Consider the equation `x^(2) + 2x - n = 0`m where `n in N` and `n in [5, 100]`. The total number of different values of n so that the given equation has integral roots is

To solve the equation \(x^2 + 2x - n = 0\) for integral roots, we will follow these steps: ### Step 1: Identify the roots of the quadratic equation The roots of the quadratic equation \(ax^2 + bx + c = 0\) can be found using the quadratic formula: \[ x = \frac{-b \pm \sqrt{b^2 - 4ac}}{2a} \] For our equation \(x^2 + 2x - n = 0\), we have \(a = 1\), \(b = 2\), and \(c = -n\).
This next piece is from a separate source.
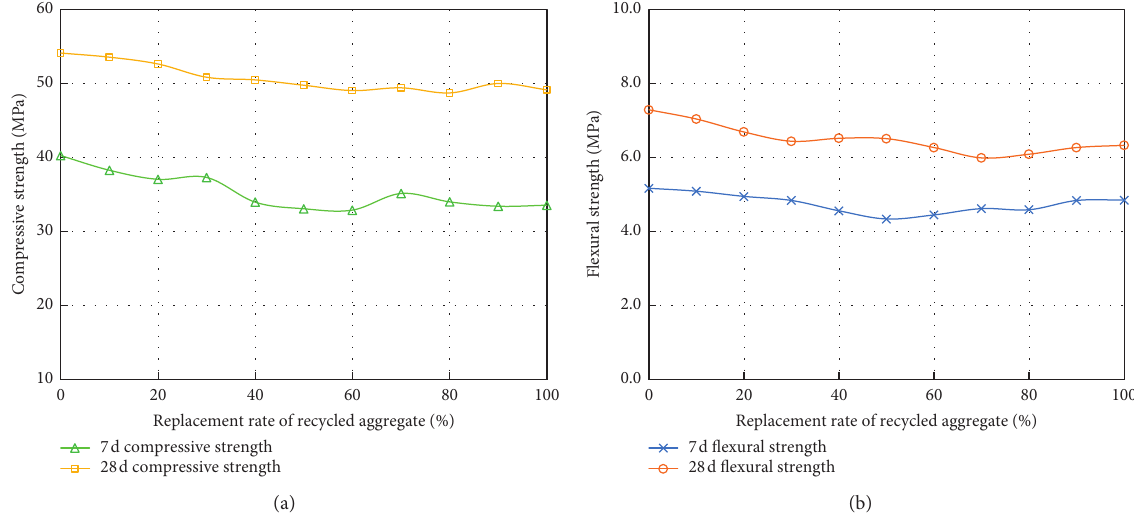
Figure 3: Strength of recycled aggregate concrete with different replacement rates. (a) The compressive strength. (b) The flexural tensile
Plugging these values into the formula gives: \[ x = \frac{-2 \pm \sqrt{2^2 - 4 \cdot 1 \cdot (-n)}}{2 \cdot 1} \] This simplifies to: \[ x = \frac{-2 \pm \sqrt{4 + 4n}}{2} \] \[ x = \frac{-2 \pm 2\sqrt{n + 1}}{2} \] \[ x = -1 \pm \sqrt{n + 1} \] ### Step 2: Determine conditions for integral roots For the roots \(x = -1 + \sqrt{n + 1}\) and \(x = -1 - \sqrt{n + 1}\) to be integers, \(\sqrt{n + 1}\) must also be an integer. This means that \(n + 1\) must be a perfect square. ### Step 3: Set up the equation for perfect squares Let \(k^2 = n + 1\) for some integer \(k\). Therefore, we can express \(n\) as: \[ n = k^2 - 1 \] ### Step 4: Determine the range for \(n\) Given that \(n\) is a natural number and \(n\) is in the range \([5, 100]\), we can set up the inequalities: \[ 5 \leq k^2 - 1 \leq 100 \] Adding 1 to all parts of the inequality gives: \[ 6 \leq k^2 \leq 101 \] ### Step 5: Find the integer values of \(k\) Now we need to find the integer values of \(k\) such that \(k^2\) falls within the range \([6, 101]\). The smallest integer \(k\) such that \(k^2 \geq 6\) is \(k = 3\) (since \(3^2 = 9\)), and the largest integer \(k\) such that \(k^2 \leq 101\) is \(k = 10\) (since \(10^2 = 100\)). ### Step 6: List the possible values of \(k\) The integer values of \(k\) that satisfy this condition are: \[ k = 3, 4, 5, 6, 7, 8, 9, 10 \] This gives us a total of \(10 - 3 + 1 = 8\) possible values for \(k\). ### Step 7: Calculate corresponding values of \(n\) Now we can calculate the corresponding values of \(n\): - For \(k = 3\), \(n = 3^2 - 1 = 8\) - For \(k = 4\), \(n = 4^2 - 1 = 15\) - For \(k = 5\), \(n = 5^2 - 1 = 24\) - For \(k = 6\), \(n = 6^2 - 1 = 35\) - For \(k = 7\), \(n = 7^2 - 1 = 48\) - For \(k = 8\), \(n = 8^2 - 1 = 63\) - For \(k = 9\), \(n = 9^2 - 1 = 80\) - For \(k = 10\), \(n = 10^2 - 1 = 99\) ### Conclusion The total number of different values of \(n\) such that the equation has integral roots is **8**.